[People photos with keypoints]
==============================

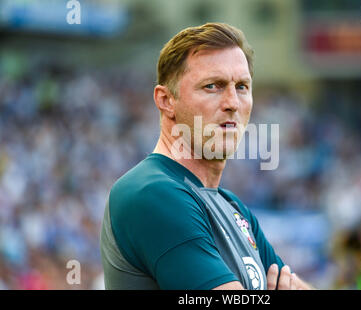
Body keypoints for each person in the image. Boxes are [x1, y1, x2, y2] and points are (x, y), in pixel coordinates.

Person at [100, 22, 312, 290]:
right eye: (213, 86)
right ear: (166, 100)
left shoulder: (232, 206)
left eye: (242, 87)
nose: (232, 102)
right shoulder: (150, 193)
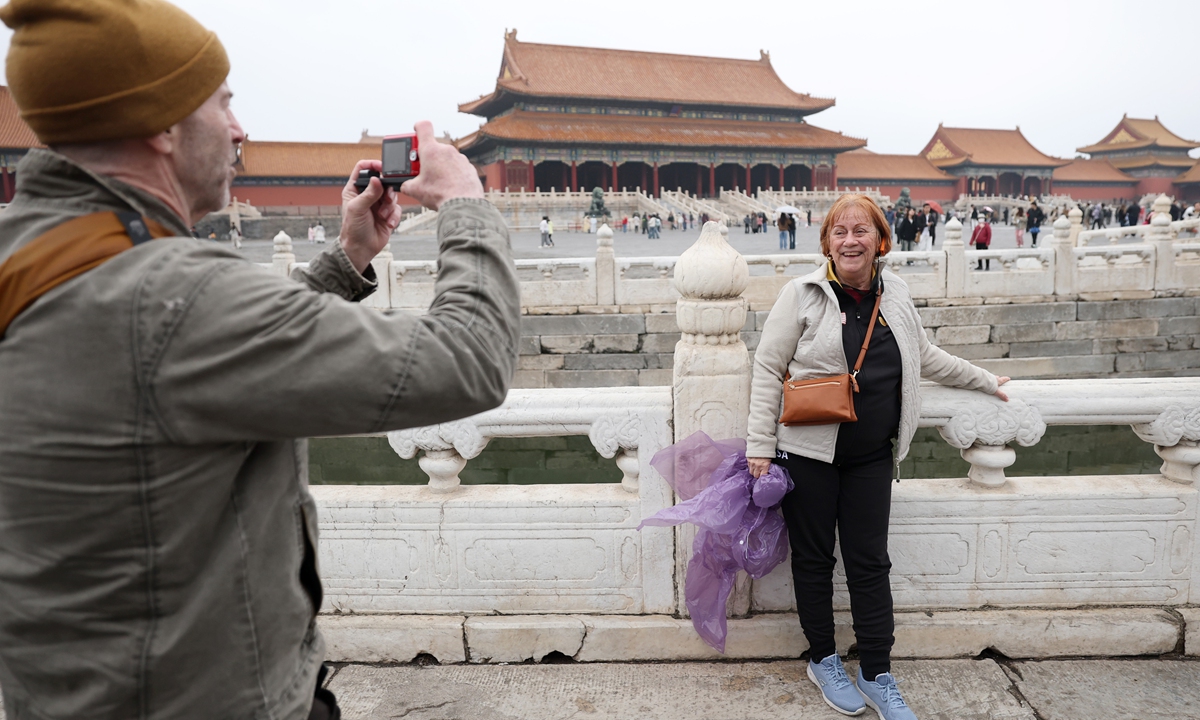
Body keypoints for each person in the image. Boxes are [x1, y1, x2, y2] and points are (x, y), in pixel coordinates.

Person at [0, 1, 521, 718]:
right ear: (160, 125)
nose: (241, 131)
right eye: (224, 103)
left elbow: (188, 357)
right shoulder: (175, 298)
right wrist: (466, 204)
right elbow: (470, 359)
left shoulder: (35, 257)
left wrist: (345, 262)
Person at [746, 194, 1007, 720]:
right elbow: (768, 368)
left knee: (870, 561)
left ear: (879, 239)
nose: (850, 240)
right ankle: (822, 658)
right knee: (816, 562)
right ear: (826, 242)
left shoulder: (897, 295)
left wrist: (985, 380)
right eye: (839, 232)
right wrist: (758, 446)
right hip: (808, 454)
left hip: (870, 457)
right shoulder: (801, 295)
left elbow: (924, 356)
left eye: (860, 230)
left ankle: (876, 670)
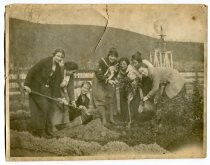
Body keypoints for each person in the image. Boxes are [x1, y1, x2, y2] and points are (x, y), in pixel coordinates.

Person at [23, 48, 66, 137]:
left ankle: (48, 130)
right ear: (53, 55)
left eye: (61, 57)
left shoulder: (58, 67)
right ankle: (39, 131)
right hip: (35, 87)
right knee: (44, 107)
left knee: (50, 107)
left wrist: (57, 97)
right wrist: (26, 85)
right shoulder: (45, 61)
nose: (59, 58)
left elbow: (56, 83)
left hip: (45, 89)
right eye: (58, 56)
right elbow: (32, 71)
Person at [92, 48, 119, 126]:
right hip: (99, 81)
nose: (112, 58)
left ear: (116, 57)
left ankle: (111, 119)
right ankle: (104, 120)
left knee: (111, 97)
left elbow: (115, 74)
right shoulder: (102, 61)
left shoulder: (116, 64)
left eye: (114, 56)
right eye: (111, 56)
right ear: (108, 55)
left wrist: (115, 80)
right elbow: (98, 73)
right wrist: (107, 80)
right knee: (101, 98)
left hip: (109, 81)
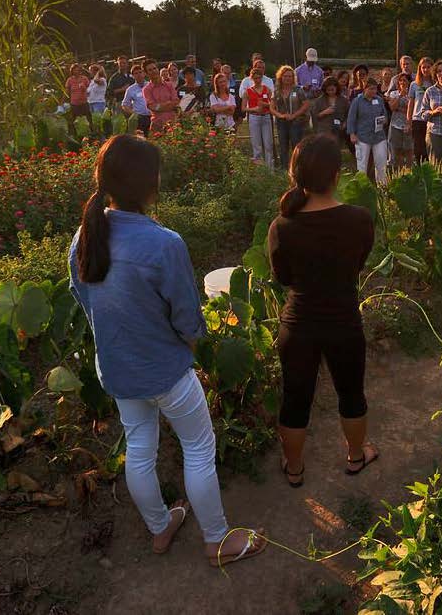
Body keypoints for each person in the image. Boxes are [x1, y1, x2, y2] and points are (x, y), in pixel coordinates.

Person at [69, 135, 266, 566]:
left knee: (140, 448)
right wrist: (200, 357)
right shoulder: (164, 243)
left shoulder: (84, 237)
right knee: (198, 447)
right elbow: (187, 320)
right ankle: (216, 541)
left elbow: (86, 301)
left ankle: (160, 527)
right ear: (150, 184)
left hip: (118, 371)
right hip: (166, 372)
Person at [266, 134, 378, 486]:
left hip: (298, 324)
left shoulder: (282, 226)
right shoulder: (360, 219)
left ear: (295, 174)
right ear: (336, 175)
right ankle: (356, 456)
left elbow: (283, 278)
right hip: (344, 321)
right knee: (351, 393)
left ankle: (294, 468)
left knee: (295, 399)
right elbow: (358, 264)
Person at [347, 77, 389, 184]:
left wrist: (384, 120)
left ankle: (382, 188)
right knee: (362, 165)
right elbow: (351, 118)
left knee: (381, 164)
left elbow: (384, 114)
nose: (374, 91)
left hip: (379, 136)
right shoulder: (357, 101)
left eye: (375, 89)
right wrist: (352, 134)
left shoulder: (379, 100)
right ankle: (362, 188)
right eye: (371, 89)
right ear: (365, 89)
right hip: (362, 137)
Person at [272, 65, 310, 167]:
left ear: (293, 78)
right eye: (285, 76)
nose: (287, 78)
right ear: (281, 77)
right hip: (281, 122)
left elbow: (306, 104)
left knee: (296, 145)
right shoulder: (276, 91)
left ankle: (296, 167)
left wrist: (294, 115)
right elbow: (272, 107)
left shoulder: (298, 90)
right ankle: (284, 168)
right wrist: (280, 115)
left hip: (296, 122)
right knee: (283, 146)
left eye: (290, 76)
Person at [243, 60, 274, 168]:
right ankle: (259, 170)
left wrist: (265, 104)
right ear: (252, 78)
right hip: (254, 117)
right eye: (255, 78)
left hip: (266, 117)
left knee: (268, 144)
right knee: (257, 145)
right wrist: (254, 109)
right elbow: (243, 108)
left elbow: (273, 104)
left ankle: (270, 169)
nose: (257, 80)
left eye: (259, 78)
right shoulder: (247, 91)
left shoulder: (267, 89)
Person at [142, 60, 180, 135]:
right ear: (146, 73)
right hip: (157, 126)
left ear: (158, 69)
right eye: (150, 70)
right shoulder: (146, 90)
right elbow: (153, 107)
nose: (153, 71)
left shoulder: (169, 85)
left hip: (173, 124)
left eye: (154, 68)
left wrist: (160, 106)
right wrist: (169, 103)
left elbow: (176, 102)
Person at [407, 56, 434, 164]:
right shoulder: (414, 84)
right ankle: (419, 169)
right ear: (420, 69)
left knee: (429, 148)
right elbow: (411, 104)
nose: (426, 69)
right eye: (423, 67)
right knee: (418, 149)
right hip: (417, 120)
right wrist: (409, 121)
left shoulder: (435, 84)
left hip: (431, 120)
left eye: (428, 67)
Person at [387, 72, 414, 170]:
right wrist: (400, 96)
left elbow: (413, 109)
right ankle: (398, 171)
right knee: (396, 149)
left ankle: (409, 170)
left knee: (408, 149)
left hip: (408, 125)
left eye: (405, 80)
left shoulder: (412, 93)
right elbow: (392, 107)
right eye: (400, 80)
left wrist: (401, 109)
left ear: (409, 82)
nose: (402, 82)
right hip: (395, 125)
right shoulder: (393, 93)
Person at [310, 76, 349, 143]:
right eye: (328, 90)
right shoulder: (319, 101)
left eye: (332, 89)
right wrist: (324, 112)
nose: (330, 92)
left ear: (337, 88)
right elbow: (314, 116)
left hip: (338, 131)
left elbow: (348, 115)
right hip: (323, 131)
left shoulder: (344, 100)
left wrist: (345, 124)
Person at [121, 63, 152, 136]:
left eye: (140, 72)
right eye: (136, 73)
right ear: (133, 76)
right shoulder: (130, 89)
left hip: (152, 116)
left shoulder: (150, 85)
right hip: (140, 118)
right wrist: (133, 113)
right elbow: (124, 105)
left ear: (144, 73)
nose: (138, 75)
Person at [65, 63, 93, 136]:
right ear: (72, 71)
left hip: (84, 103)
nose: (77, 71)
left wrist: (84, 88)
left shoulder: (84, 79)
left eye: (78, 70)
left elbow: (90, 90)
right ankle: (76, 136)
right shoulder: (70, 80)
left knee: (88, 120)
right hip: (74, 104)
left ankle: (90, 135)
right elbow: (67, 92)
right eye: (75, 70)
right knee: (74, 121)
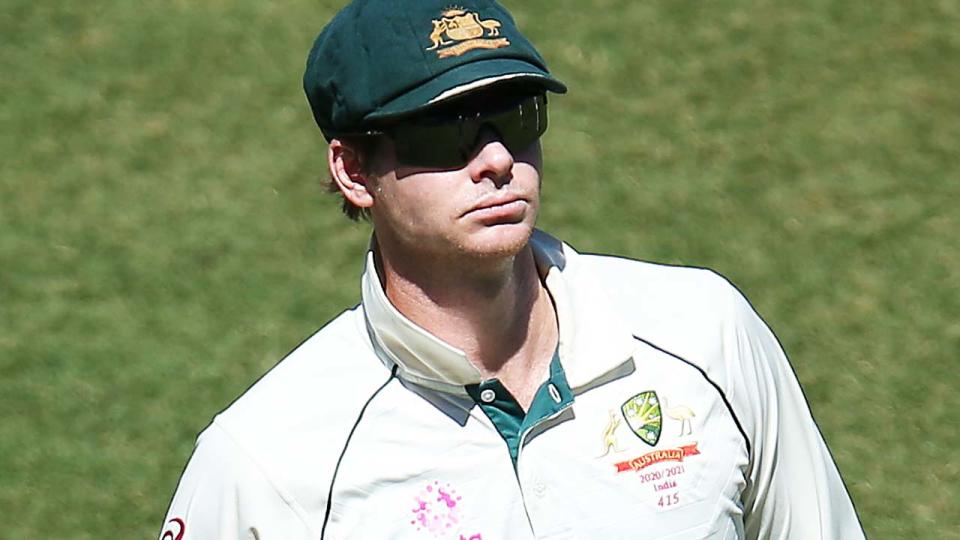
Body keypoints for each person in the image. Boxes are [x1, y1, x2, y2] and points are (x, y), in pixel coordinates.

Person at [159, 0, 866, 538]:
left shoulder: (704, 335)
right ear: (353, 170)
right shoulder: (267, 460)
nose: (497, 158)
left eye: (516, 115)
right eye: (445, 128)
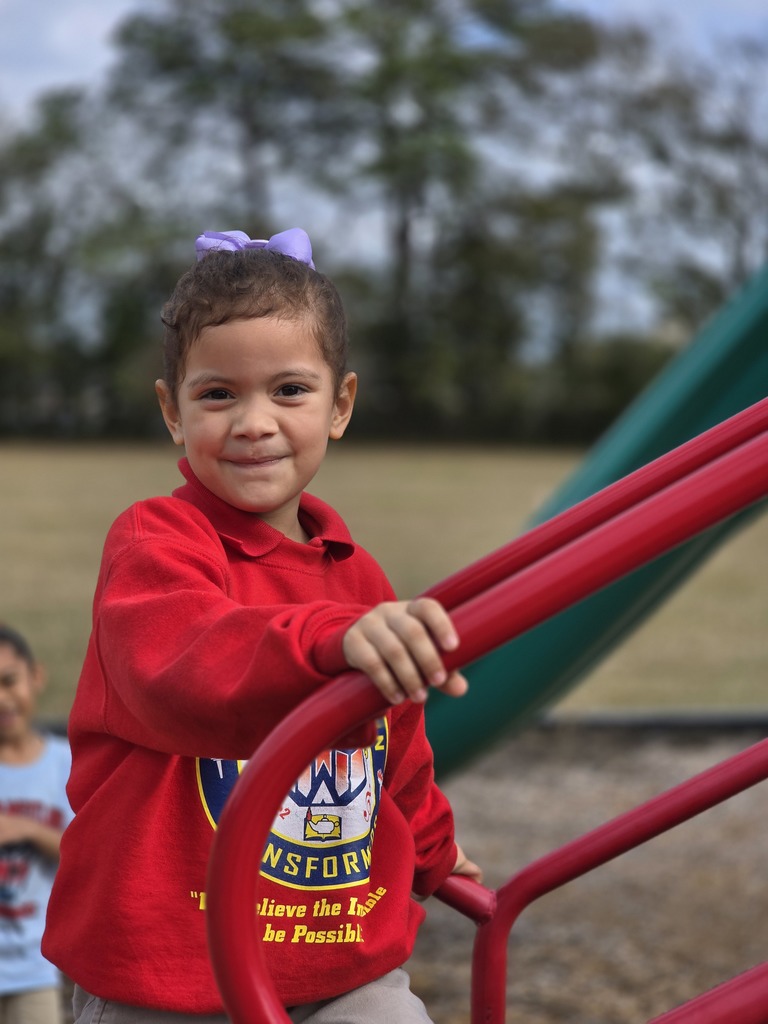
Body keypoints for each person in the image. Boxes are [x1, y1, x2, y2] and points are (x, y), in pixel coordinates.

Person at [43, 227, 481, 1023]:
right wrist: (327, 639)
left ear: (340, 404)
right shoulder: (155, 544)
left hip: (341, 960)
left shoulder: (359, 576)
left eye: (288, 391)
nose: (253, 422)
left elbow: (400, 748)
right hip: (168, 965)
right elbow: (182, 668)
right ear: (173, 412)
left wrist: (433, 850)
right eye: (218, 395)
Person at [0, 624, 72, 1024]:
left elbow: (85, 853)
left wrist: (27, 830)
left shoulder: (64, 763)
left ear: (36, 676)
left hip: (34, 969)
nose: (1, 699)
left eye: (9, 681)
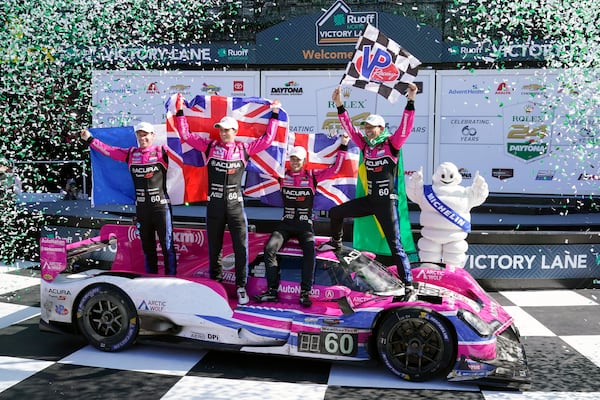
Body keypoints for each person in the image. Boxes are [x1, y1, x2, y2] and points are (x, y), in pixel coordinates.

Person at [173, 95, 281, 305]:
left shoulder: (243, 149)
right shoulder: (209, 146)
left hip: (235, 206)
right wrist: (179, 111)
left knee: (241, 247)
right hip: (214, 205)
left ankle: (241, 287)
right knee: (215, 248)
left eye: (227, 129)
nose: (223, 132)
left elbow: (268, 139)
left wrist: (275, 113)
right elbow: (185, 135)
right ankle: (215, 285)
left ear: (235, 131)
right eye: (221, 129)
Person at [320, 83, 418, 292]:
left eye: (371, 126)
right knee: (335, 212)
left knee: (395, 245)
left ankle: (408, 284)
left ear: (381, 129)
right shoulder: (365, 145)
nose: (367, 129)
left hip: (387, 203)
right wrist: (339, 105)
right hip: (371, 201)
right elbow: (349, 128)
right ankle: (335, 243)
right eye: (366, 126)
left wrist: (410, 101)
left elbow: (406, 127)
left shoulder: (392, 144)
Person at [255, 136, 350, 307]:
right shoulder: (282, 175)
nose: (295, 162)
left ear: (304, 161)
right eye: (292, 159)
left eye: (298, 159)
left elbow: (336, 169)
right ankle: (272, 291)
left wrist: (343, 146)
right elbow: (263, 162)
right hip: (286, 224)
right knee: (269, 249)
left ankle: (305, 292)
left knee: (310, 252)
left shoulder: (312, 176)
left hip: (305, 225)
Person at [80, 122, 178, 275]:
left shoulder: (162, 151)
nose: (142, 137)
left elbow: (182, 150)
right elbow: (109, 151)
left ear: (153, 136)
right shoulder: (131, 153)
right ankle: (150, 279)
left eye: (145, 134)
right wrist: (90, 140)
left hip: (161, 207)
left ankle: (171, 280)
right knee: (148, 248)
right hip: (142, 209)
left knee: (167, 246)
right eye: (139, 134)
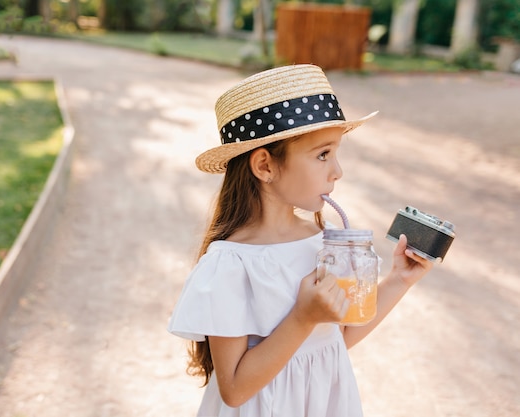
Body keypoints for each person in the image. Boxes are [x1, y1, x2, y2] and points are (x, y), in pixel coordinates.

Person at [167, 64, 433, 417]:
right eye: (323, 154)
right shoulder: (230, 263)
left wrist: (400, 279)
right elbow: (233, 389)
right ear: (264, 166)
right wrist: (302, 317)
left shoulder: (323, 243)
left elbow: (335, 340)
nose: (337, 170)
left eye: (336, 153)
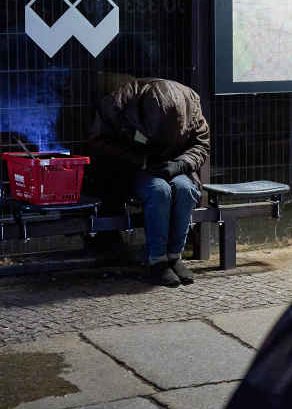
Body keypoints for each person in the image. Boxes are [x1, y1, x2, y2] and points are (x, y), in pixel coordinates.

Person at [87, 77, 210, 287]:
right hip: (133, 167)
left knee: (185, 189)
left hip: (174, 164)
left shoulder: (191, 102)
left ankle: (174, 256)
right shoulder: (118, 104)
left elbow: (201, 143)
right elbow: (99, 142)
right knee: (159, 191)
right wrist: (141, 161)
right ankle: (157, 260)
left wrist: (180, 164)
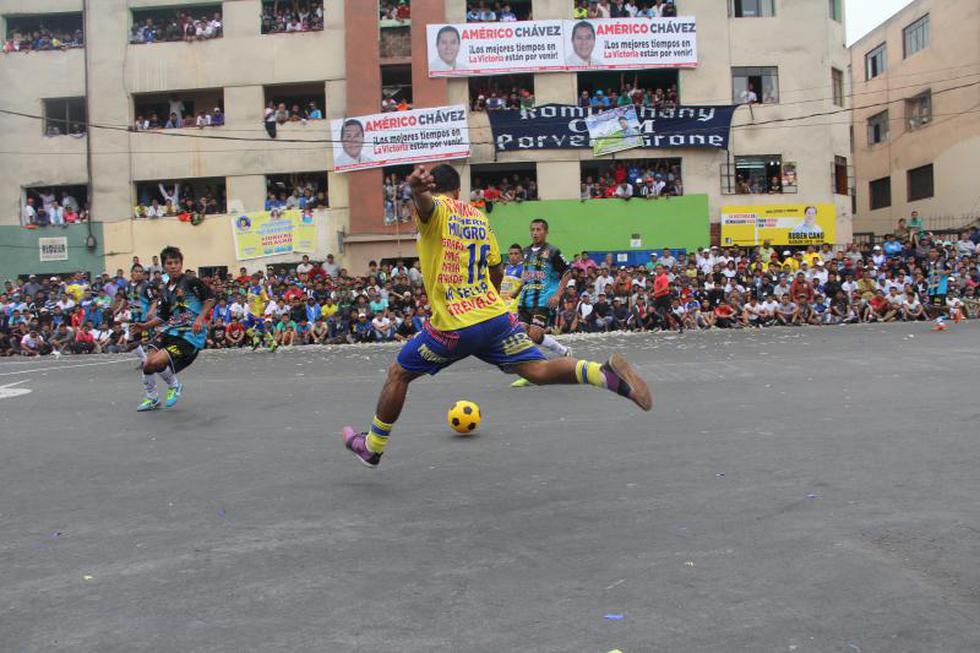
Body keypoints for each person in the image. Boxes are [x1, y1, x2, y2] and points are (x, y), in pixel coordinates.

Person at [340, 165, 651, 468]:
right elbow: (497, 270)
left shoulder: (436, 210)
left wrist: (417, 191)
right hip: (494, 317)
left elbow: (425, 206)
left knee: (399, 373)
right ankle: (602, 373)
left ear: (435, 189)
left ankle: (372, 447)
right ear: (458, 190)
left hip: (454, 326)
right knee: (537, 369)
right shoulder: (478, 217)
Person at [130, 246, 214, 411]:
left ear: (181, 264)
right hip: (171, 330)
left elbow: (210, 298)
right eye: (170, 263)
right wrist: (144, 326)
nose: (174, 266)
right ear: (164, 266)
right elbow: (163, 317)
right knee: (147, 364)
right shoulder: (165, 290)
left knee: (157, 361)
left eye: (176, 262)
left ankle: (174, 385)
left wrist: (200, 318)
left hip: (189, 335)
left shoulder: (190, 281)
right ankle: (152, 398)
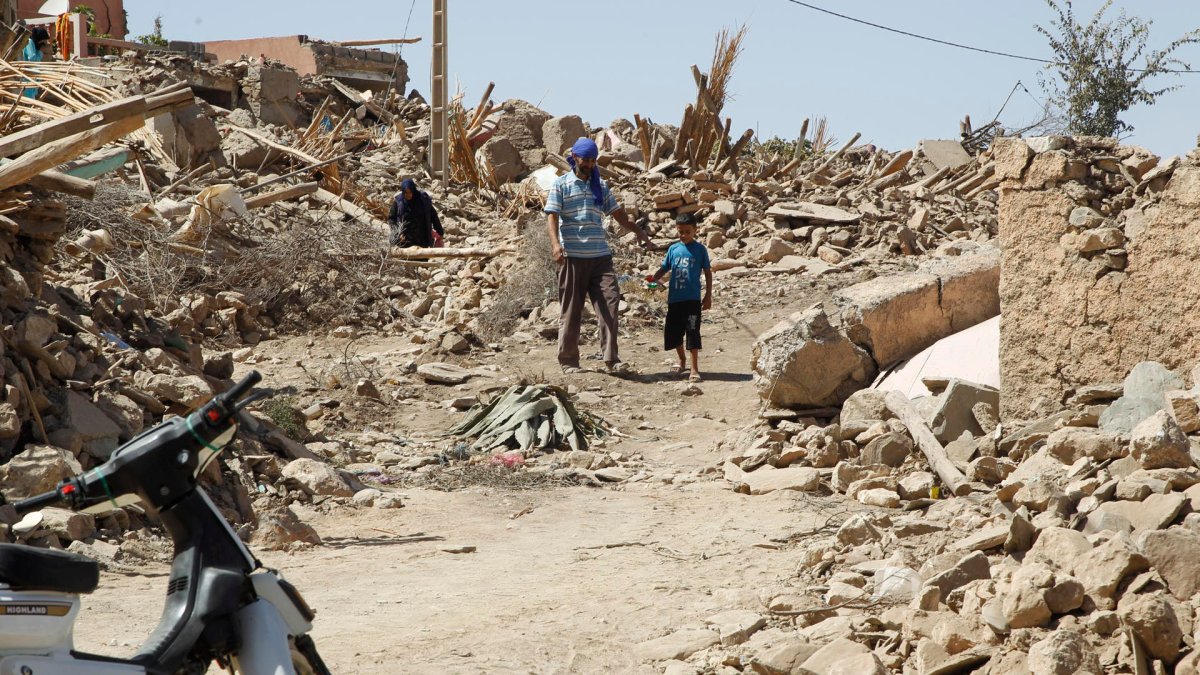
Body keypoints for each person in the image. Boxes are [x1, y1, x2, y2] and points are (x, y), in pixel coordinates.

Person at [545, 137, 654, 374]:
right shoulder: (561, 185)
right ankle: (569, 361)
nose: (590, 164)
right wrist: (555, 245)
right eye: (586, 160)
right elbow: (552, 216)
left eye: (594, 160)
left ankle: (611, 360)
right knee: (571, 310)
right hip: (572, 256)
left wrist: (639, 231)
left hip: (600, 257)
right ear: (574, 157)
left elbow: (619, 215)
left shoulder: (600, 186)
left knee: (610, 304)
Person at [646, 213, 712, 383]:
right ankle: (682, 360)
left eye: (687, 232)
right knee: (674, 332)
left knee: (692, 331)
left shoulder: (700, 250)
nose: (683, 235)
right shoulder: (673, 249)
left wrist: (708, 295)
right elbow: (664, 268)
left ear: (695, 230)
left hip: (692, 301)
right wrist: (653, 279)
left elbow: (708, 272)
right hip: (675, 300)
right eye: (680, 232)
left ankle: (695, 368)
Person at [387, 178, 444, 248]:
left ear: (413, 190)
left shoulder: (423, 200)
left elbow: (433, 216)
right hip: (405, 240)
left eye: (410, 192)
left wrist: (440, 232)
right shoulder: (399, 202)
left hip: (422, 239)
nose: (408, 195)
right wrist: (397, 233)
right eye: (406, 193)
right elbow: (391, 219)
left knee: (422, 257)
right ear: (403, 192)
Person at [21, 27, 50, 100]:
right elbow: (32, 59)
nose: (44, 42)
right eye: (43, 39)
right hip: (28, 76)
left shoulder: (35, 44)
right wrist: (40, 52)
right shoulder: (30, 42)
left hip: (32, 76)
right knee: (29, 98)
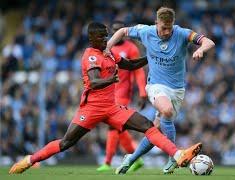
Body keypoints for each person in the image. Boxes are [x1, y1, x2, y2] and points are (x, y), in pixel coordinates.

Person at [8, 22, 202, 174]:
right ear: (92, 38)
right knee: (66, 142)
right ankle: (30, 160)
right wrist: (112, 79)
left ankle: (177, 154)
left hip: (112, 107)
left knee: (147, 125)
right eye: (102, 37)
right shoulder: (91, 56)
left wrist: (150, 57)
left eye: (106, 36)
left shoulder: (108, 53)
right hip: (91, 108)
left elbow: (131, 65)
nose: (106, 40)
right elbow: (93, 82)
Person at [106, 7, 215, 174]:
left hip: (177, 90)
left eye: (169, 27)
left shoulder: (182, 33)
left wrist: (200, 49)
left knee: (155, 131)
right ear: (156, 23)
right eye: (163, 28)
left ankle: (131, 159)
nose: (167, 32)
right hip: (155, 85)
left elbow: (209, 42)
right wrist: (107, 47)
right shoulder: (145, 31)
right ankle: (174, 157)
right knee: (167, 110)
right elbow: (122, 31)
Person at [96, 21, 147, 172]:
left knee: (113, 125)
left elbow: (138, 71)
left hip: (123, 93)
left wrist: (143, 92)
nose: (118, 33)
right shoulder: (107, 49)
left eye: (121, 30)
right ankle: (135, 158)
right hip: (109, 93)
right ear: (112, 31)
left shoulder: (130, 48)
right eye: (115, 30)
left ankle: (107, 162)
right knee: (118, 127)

==============================

> _PROBLEM DETAILS_
From the records above, quote only the lines running from the line with "left ankle: (241, 287)" to the line with "right elbow: (109, 151)", both lines included.

> _WRITTEN REPLY_
left ankle: (241, 287)
right knee: (215, 248)
left eye: (227, 129)
nose: (223, 132)
left elbow: (268, 139)
left wrist: (275, 113)
right elbow: (185, 135)
right ankle: (215, 285)
left ear: (235, 131)
right eye: (221, 129)
Person at [320, 83, 418, 292]:
left eye: (371, 126)
right knee: (335, 212)
left knee: (395, 245)
left ankle: (408, 284)
left ear: (381, 129)
right shoulder: (365, 145)
nose: (367, 129)
left hip: (387, 203)
right wrist: (339, 105)
right hip: (371, 201)
right elbow: (349, 128)
right ankle: (335, 243)
right eye: (366, 126)
left wrist: (410, 101)
left elbow: (406, 127)
left shoulder: (392, 144)
Person at [255, 136, 350, 307]:
right shoulder: (282, 175)
nose: (295, 162)
left ear: (304, 161)
right eye: (292, 159)
left eye: (298, 159)
left elbow: (336, 169)
right ankle: (272, 291)
left wrist: (343, 146)
right elbow: (263, 162)
right hip: (286, 224)
right knee: (269, 249)
left ankle: (305, 292)
left knee: (310, 252)
left shoulder: (312, 176)
left hip: (305, 225)
Person at [80, 122, 178, 275]:
left shoulder: (162, 151)
nose: (142, 137)
left elbow: (182, 150)
right elbow: (109, 151)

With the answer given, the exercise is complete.